[[ Entries provided open ]]
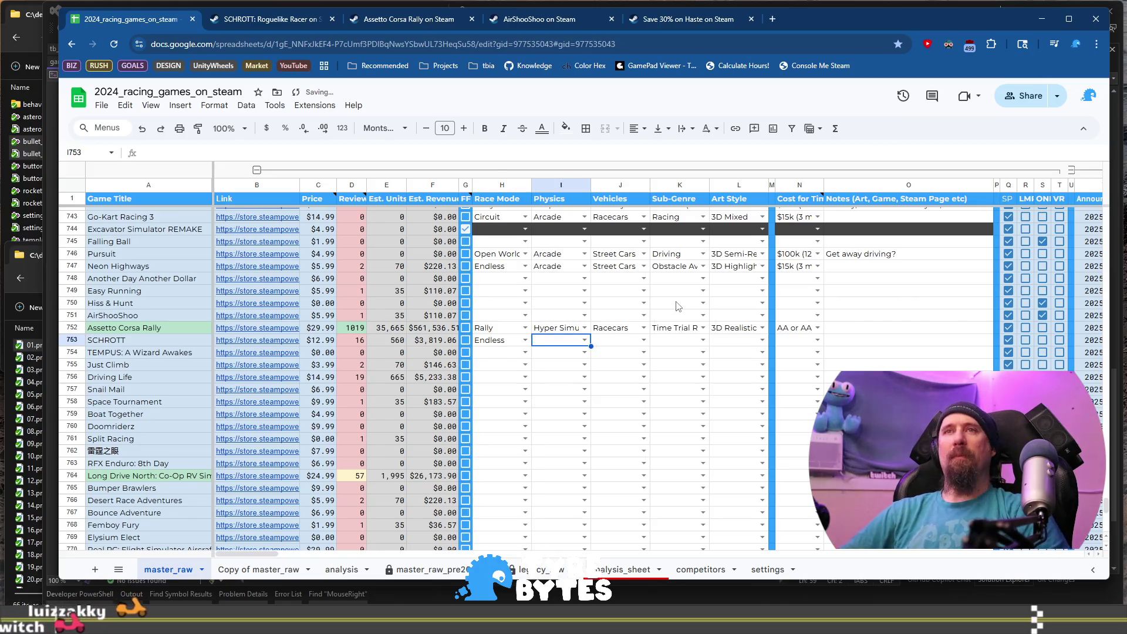
key(Return)
key(Down)
key(Down)
key(Down)
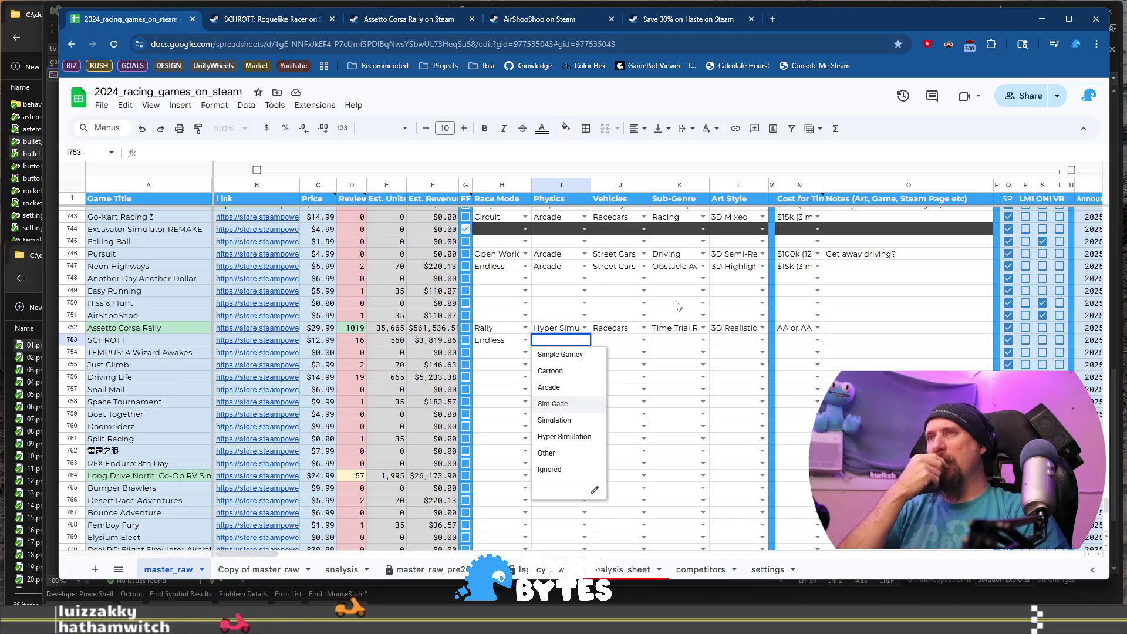
key(Up)
key(Up)
key(Up)
key(Tab)
key(Return)
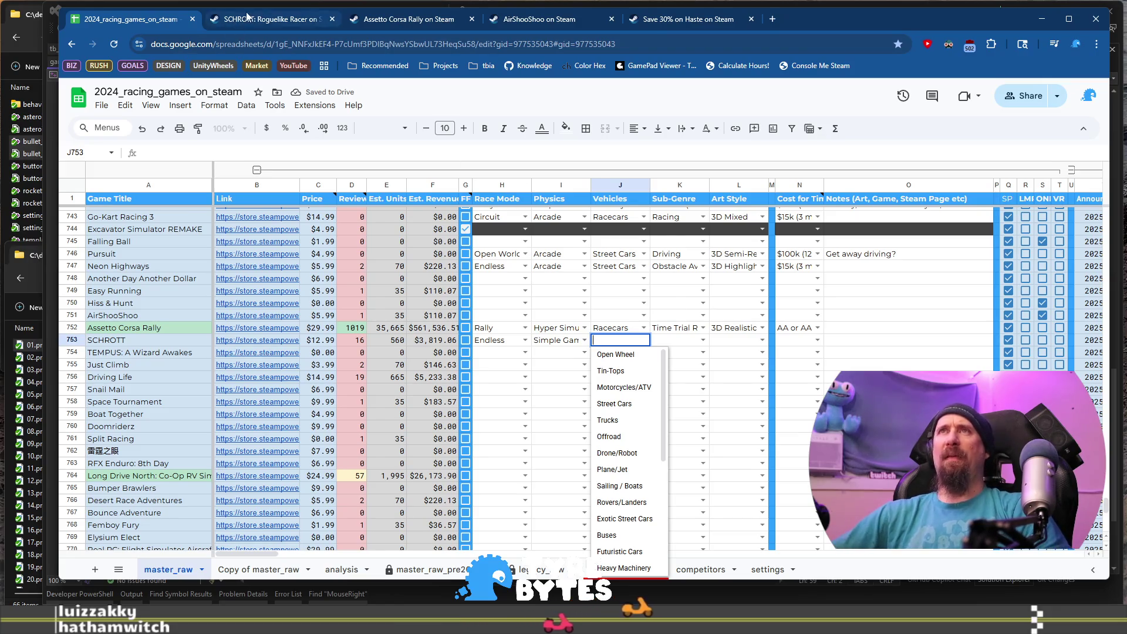
Recheck the SCHROTT store page in its browser tab.
click(267, 19)
scroll(476, 296, up, 4)
scroll(476, 297, up, 15)
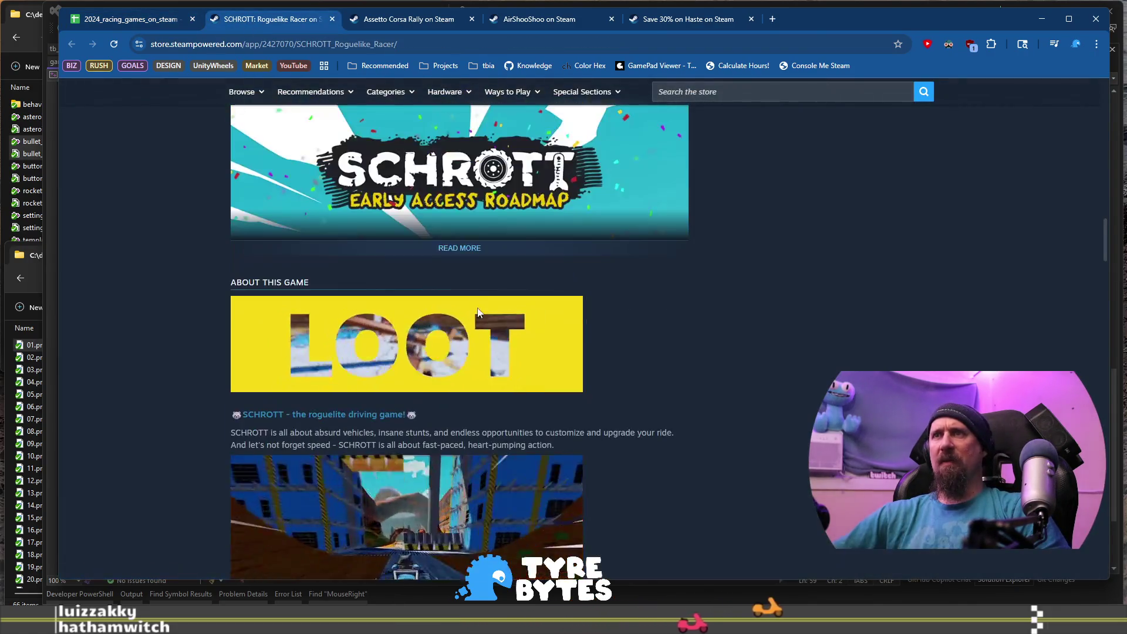
scroll(477, 342, down, 2)
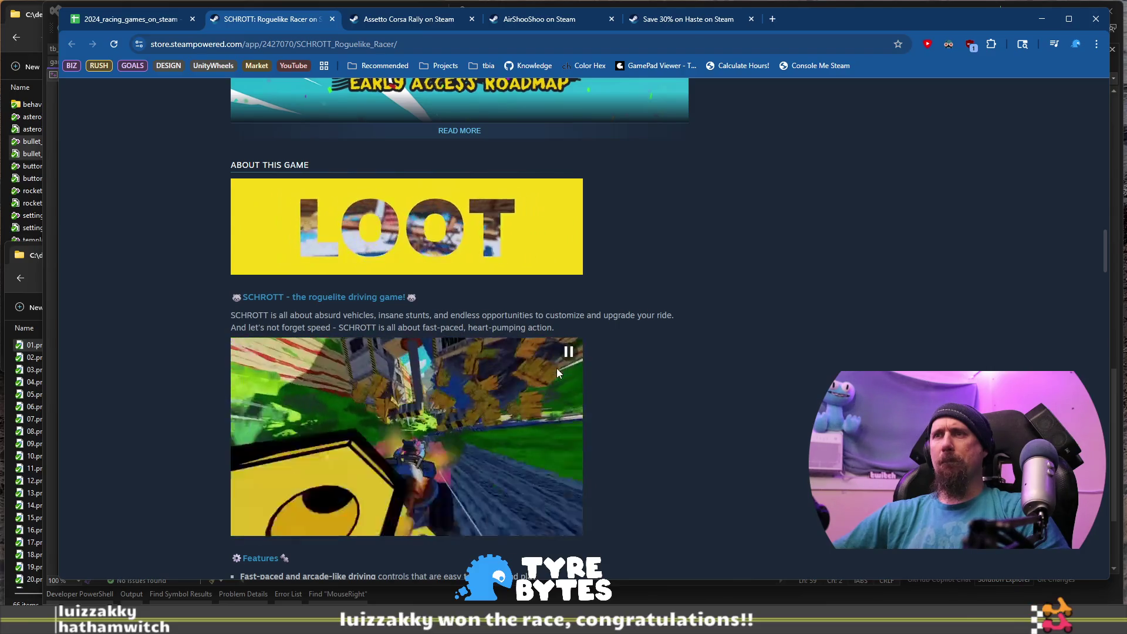
Set SCHROTT's Vehicles cell J753 to Offroad.
click(143, 23)
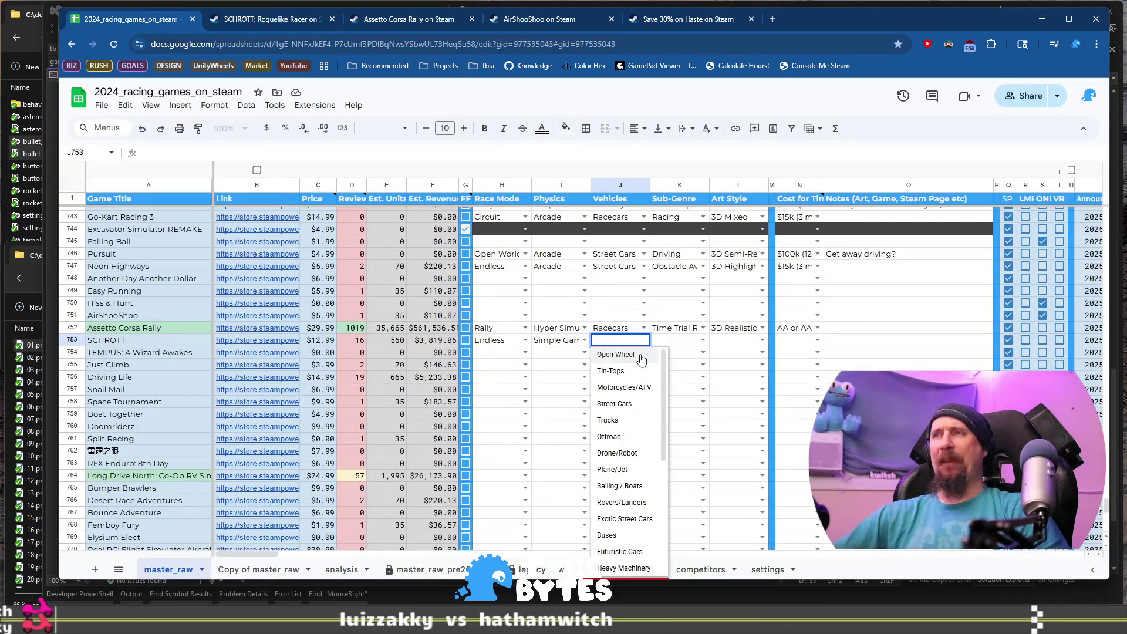
scroll(642, 376, down, 3)
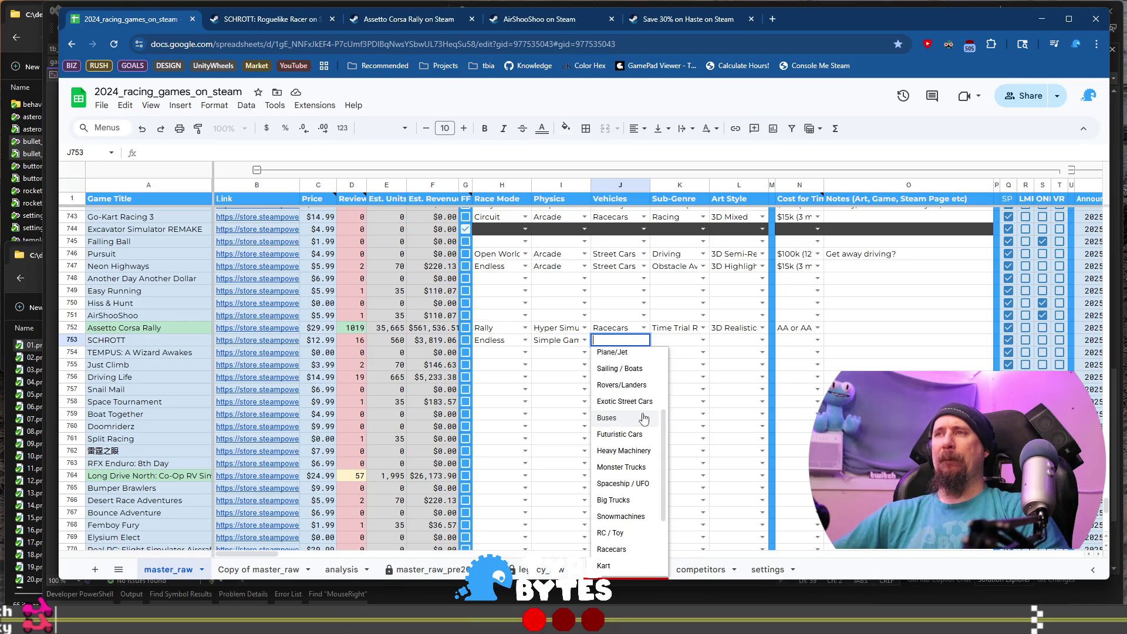
scroll(644, 418, down, 2)
scroll(644, 418, up, 5)
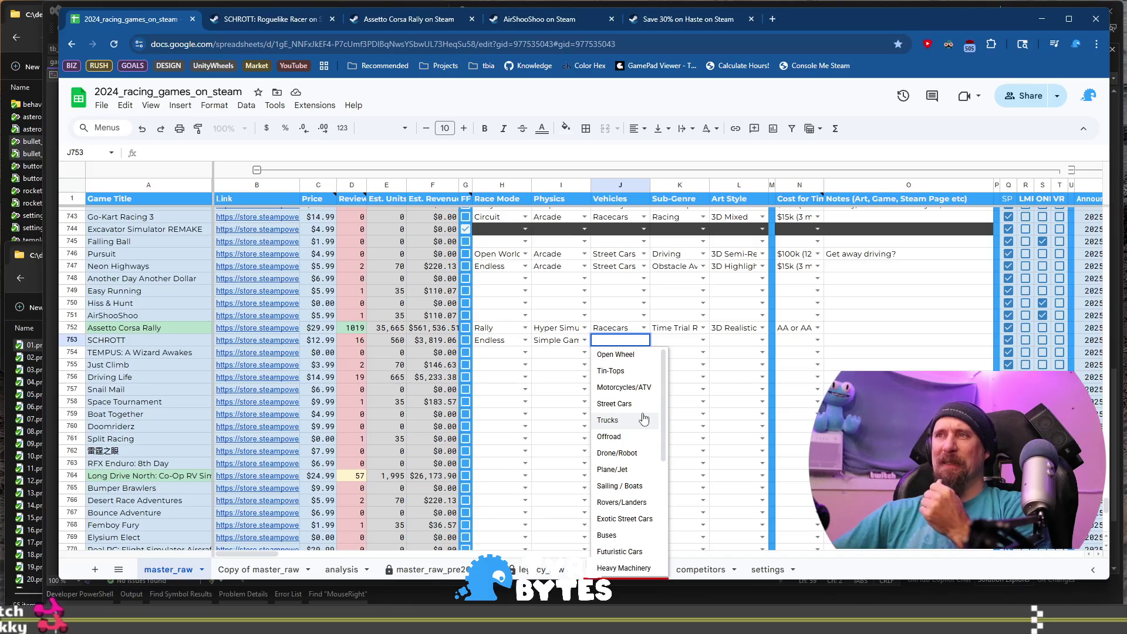
scroll(644, 418, down, 5)
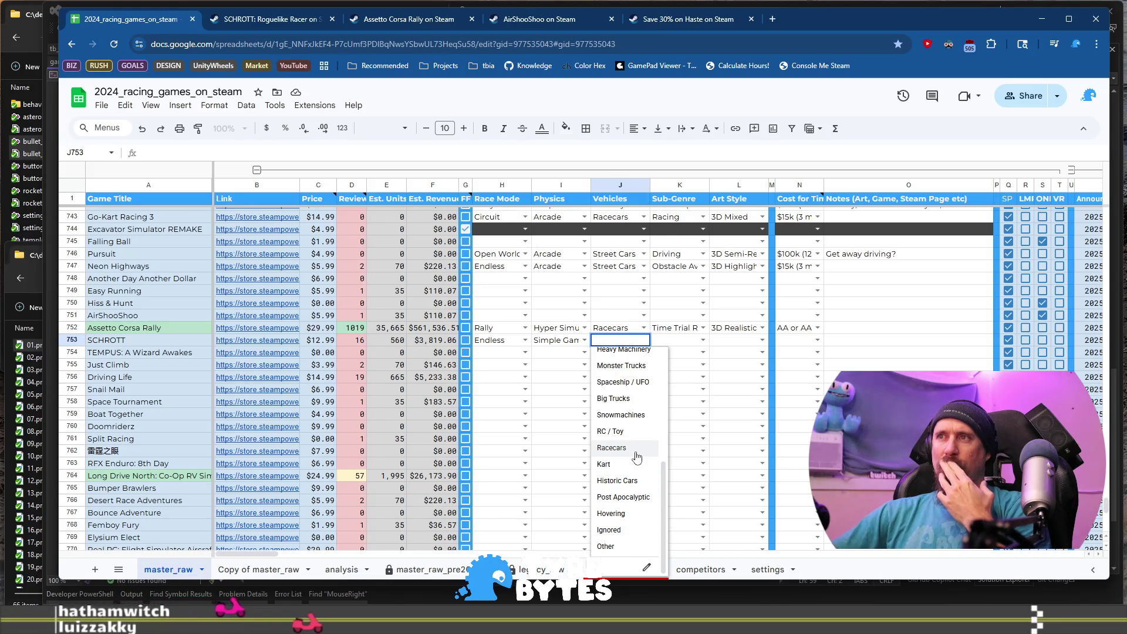
scroll(637, 457, up, 1)
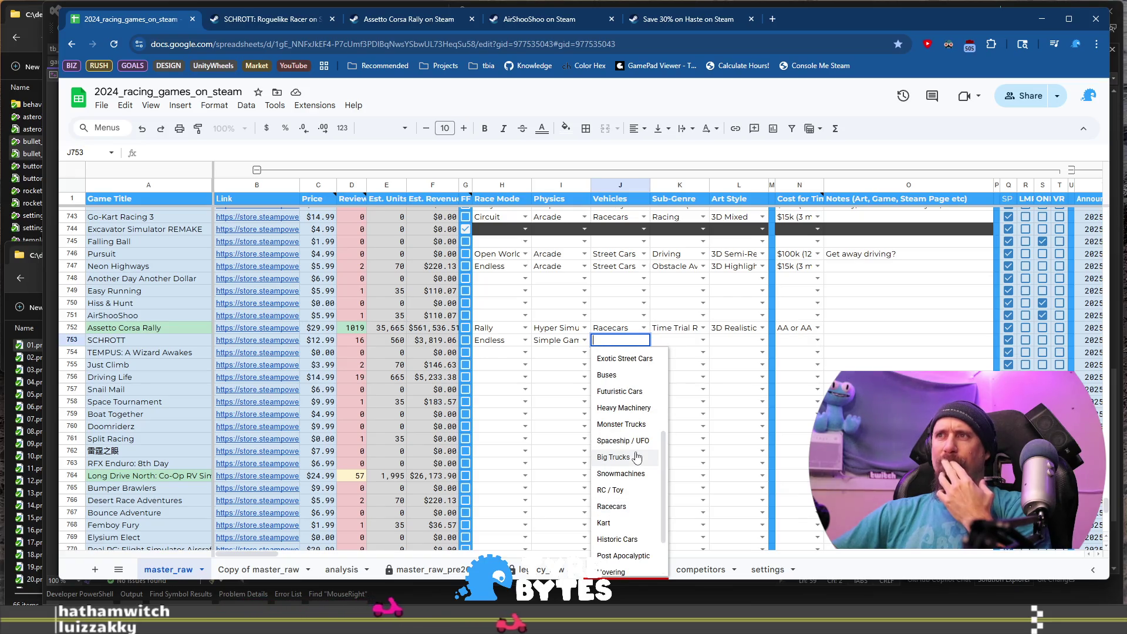
scroll(637, 457, up, 2)
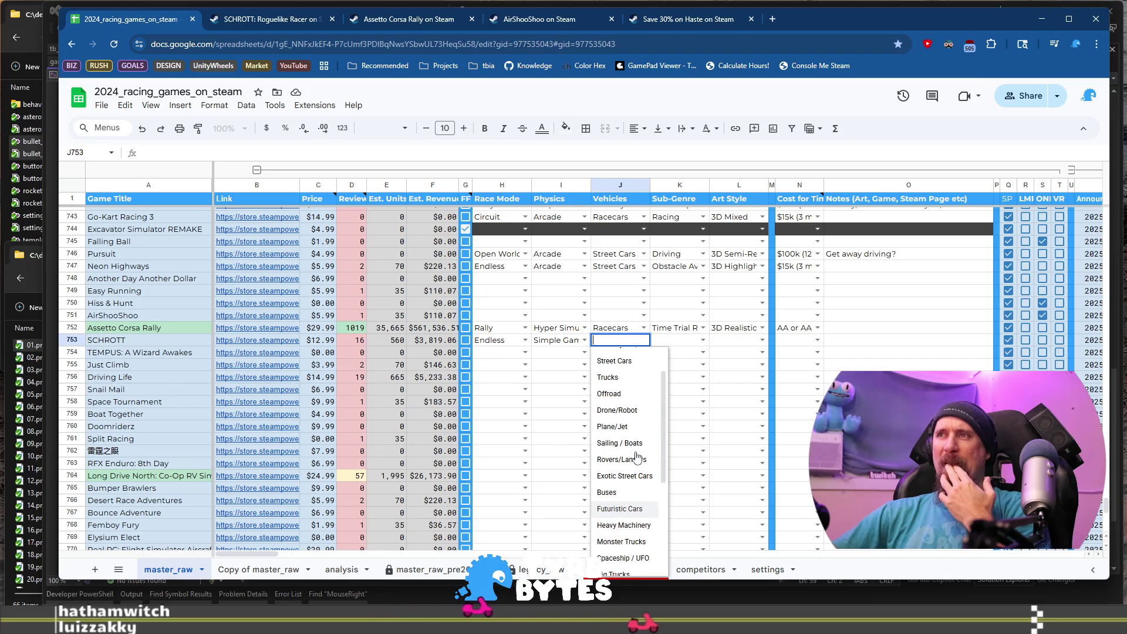
click(610, 393)
click(702, 341)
[[ Entries provided closed ]]
Your objective
Beginning with the line containing "scroll(644, 418, up, 5)" and ending with the last line of the data above, repeat each line exactly. Include no pictures and no other lines.

Solution for this task
scroll(644, 418, up, 5)
scroll(644, 418, down, 5)
scroll(637, 457, up, 1)
scroll(637, 457, up, 2)
click(610, 393)
click(702, 341)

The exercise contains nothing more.